Les communistes acceptent, ce qui revient à reconnaître l’existence de l’État et à se soumettre à lui. Politiquement, l’impact est énorme en termes stratégiques.

L’erreur fatale, c’est la nomination de Maurice Thorez comme ministre d’État ! Celui qui devait gouverner la France des soviets se retrouve à un poste subalterne, ce qui bien entendu ruine son prestige et empêche toute contestation du régime puisque le chef des communistes en fait partie.

Un tel positionnement est toutefois tout à fait en phase avec la ligne opportuniste de droite de Maurice Thorez, lui qui n’a eu de cesse de poser le Parti Communiste Français comme le « meilleur élève » de la République.

Le nouveau gouvernement en place le 13 novembre 1945 sous l’égide de Charles de Gaulle témoigne donc d’un véritable échec stratégique pour le Parti Communiste Français, qui n’avance que pour se faire intégrer.

Au moment de la Libération, les communistes au gouvernement étaient François Billoux comme Ministre de la Santé publique et Charles Tillon comme Ministre de l’Air.

Dans ce nouveau gouvernement on a donc Maurice Thorez comme ministre d’État (et bientôt vice-président du Conseil), Ambroise Croizat comme ministre du Travail, Marcel Paul comme ministre de la Production industrielle, François Billoux comme ministre de l’Économie nationale, Charles Tillon comme ministre de l’Armement.

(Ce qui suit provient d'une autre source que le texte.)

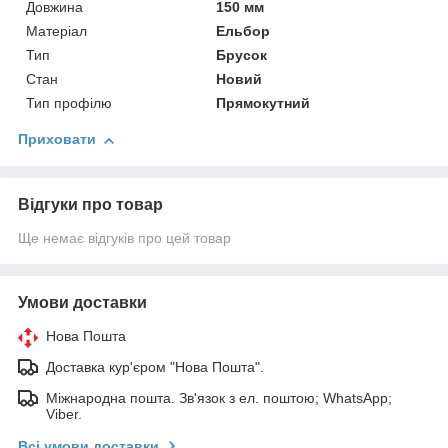
Довжина
150 мм
Матеріал
Ельбор
Тип
Брусок
Стан
Новий
Тип профілю
Прямокутний
Приховати
Відгуки про товар
Ще немає відгуків про цей товар
Умови доставки
Нова Пошта
Доставка кур'єром "Нова Пошта".
Міжнародна пошта. Зв'язок з ел. поштою; WhatsApp;
Viber.
Всі умови доставки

On reconnaît tout de suite un autre problème : tous ces ministères sont relatifs à la production. Le Parti Communiste Français ne peut donc plus mener aucune lutte contre le capitalisme, puisqu’il devient une composante de l’appareil d’État chargé d’épauler la production, de fait capitaliste.

En 1945, le Parti Communiste Français a obtenu ce qu’il recherchait depuis l’arrivée de Maurice Thorez à sa tête : l’acceptation. Mais il s’est transformé en simple support du capitalisme modernisé.